The following month, a Chinese company became a major investor in Hollywood’s most successful studio, Universal. Wanda was also reported last year to be eyeing Lionsgate, MGM, and DreamWorks, and DMG Yinji is set to become a major stakeholder in Paramount Pictures. There are also collaborations involving Lionsgate, Columbia, 20th Century Fox, STX, and others. In fact, the next Matt Damon film will be a Wanda project with the manifestly patriotic title The Great Wall.

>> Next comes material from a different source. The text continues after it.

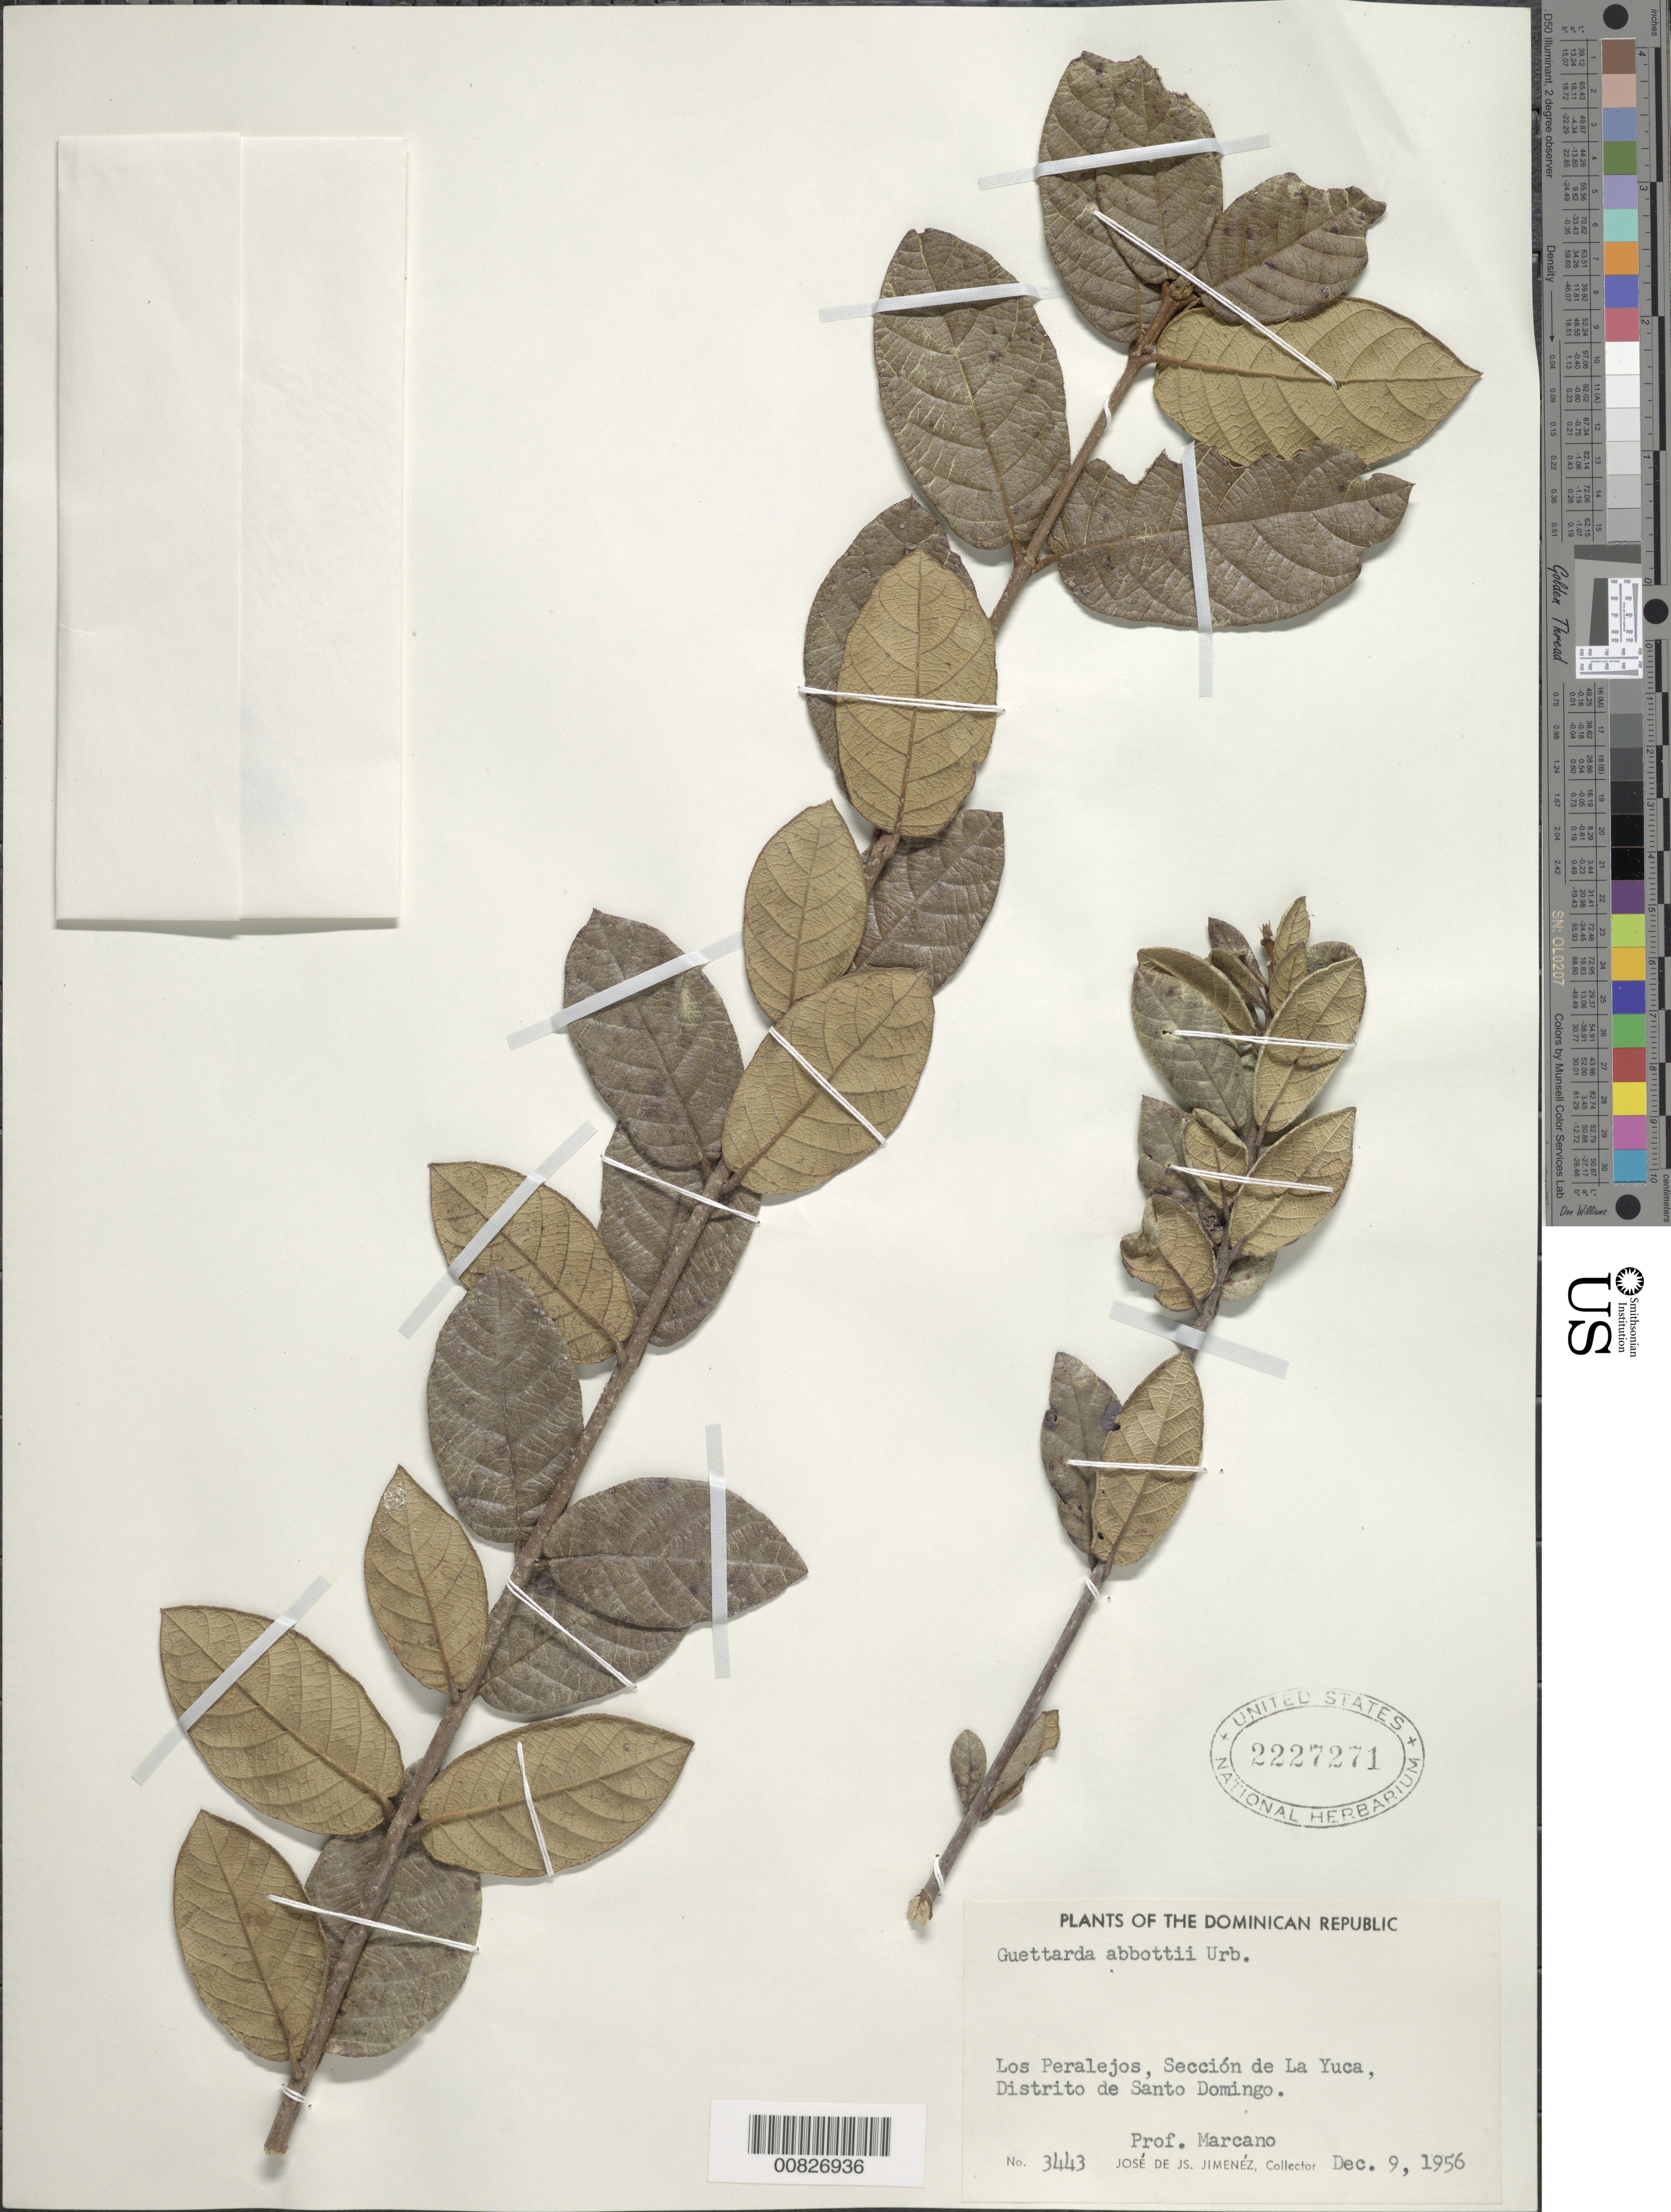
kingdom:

Hollywood will inevitably make China’s propaganda better, and China will make Hollywood worse, as Hollywood increasingly plays by Beijing’s rules in order to access the Chinese market. The upcoming Marvel film Doctor Strange, for example, chose the white British actress Tilda Swinton to play the Tibetan character the Ancient One in order not to offend Chinese censors.

But this will only go so far because certain movies simply aren’t possible under these conditions. The Russo brothers’ latest project, Captain America: Civil War, is one of the best Marvel films to date, and a spokesperson for the studio that will be working with them on the Captain China trilogy, the first installment of which enters production later this year, claimed the Chinese hero will be “similar to Captain America.”

But the latest Captain America film shines partly because it critically examines American exceptionalism. The character wreaks havoc abroad, refuses to bend to the UN’s authority, and supports a criminal with whom he has personal ties. If a Captain China film were that honest, its protagonist would resemble Jiang Bing Man, but rest assured, it won’t be.

China is already the world’s second-largest film market, and Hollywood has been trying, and failing, to tap into it. If anyone can buck that trend, it’s the Russo brothers. But unless something gives, all we’ll see is Hollywood making more money, Beijing grabbing more power, and China’s prolefeed getting more interesting.